Il copione sembrava quello perfetto, finalmente. Proprio come tante altre volte, d’altronde: ci si affidava a segnali esterni che parevano bastare per arrivare alla gloria, ma i conti non vanno mai fatti senza l’oste. Soprattutto se quell’oste si chiama Real Madrid, se ha già 11 Champions in bacheca e se può vantare in rosa gente che è nata per giocare (e vincere) partite del genere. Cardiff doveva essere l’epilogo leggendario di un gruppo ai limiti dell’epico, ma si è trasformata in un orribile incubo, uno di quelli che ti fa tenere la testa ferma sotto il cuscino. I quattro schiaffi subìti dai Blancos di Madrid, però, non hanno fatto perdere di vista l’obiettivo primario dei bianconeri: le grandi orecchie devono essere afferrate, perché le maledizioni, prima o poi, devono svanire. E la Juve vuol riprovarci: dimenticando Cardiff, puntando Kiev.
TRE MESI DOPO: COSA È CAMBIATO?
Mai la Juventus era apparsa così inferiore ad un avversario, sia sul piano fisico che su quello dell’organizzazione. Dani Alves è scappato via, Bonucci ha ammesso di sentirsi un separato in casa sin dall’episodio di Oporto. Il mercato ha regalato esterni di corsa e di classe, oltre a gente esperta (Howedes e Matuidi) e un giovane promettente (Bentancur). Già, Bentancur: dal Superclasico della Bombonera al Camp Nou, mica male come impatto. Molti degli occhi sono puntati su di lui: le assenze di Khedira, Marchisio e Mandzukic gli spianano la strada, lui ha già dimostrato di poter diventare un campionissimo.

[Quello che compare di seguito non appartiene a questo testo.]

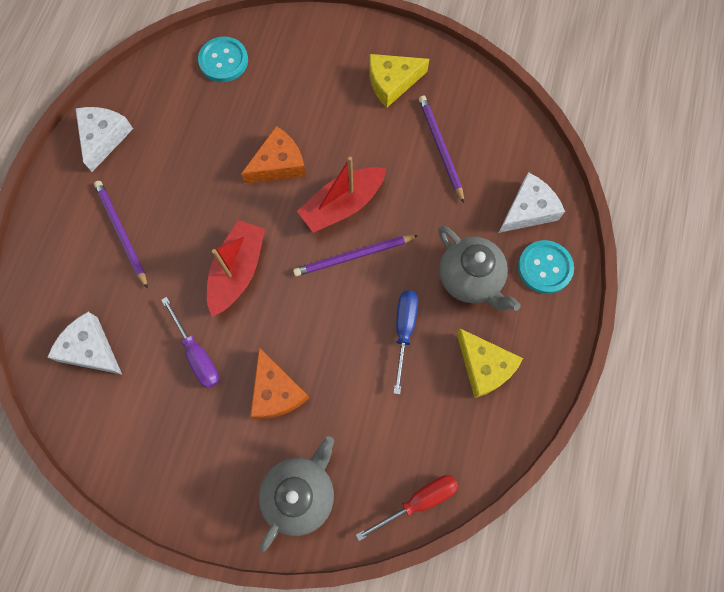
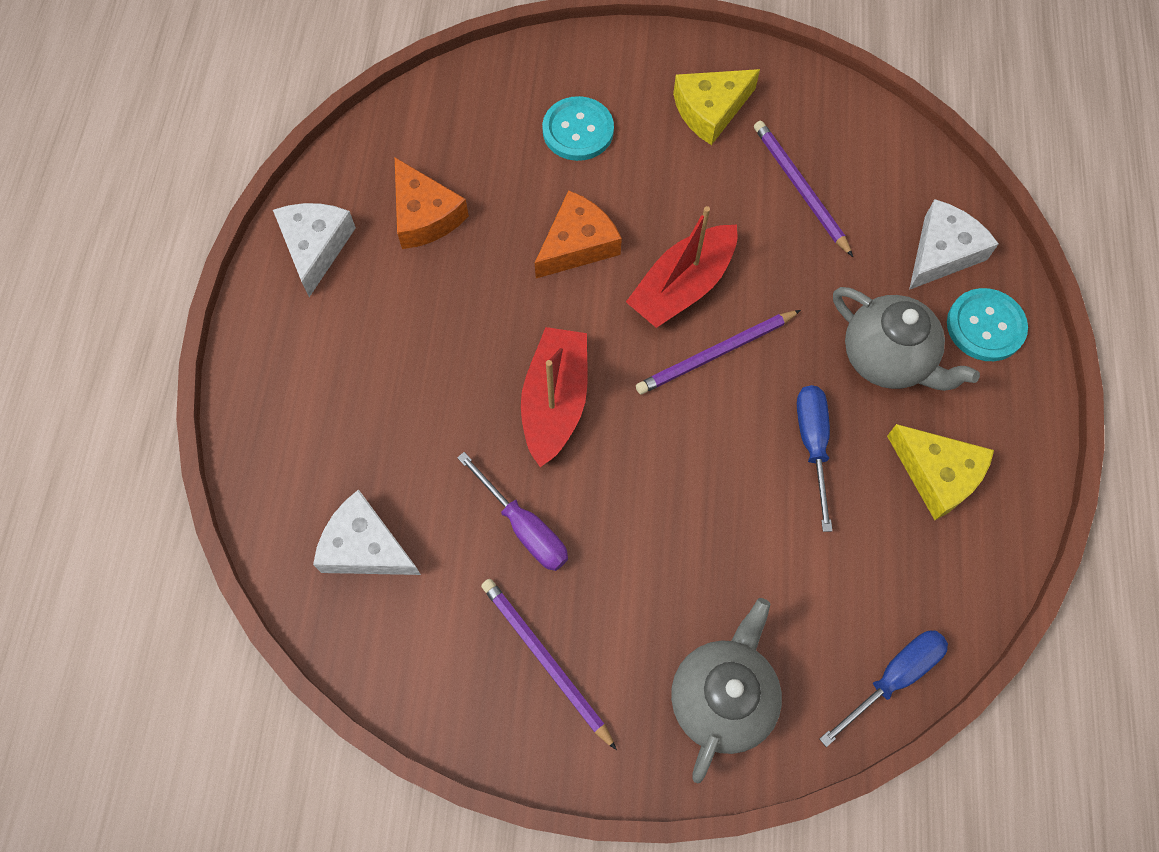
camera: 10 degrees left, 5 degrees down
purple pencil [94,181,148,289] -> purple pencil moved to [481,579,617,750]
turquoise button [198,37,248,82] -> turquoise button moved to [542,96,614,161]
orange cheese [250,347,309,419] -> orange cheese moved to [395,158,469,249]
red screwdriver [356,475,458,541] -> blue screwdriver [820,630,948,747]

Il 19 aprile scorso, la MSN blaugrana non riuscì a far crollare il muro eretto da Bonucci e Chiellini al Camp Nou. Stasera, Neymar non ci sarà, così come i due centrali poc’anzi nominati: sarà l’occasione giusta per testare le reali capacità – in ottica futura – di Daniele Rugani, che non ha tante partite con i controfiocchi nel proprio curriculum (nonostante esso sia già di alto livello).
DYBALA, LA SCENA È TUA
Nella gara d’andata degli scorsi quarti di finale, invece, non si poteva che parlare di Dybala. Della sua doppietta, del suo sinistro, dell’aver messo in ombra nientepopodimeno che Leo Messi. Poi una pagina nerissima, in finale: gli occhi puntati su di lui, la pressione del mondo intero che lo fa rintanare in se stesso. Gambe che non rispondono, idee annebbiate e confuse, nervi nello spogliatoio. I giudizi dei media non si fanno attendere: quel gioiello da Pallone d’oro, di colpo, diventa inadatto, incompleto, troppo lontano dai grandissimi.
Quest’oggi, dopo un inizio di stagione semplicemente sensazionale, vuol riprendersi la scena europea: Messi è lì che lo attende, con la mano pronta per salire insieme sul gradino dei più forti calciatori al mondo. Ma oggi, ancora una volta, bisogna prima di tutto batterlo: la possibilità di avere un oppositore che ti costringa a dare il meglio – pena la sconfitta – è un vero e proprio tesoro sportivo.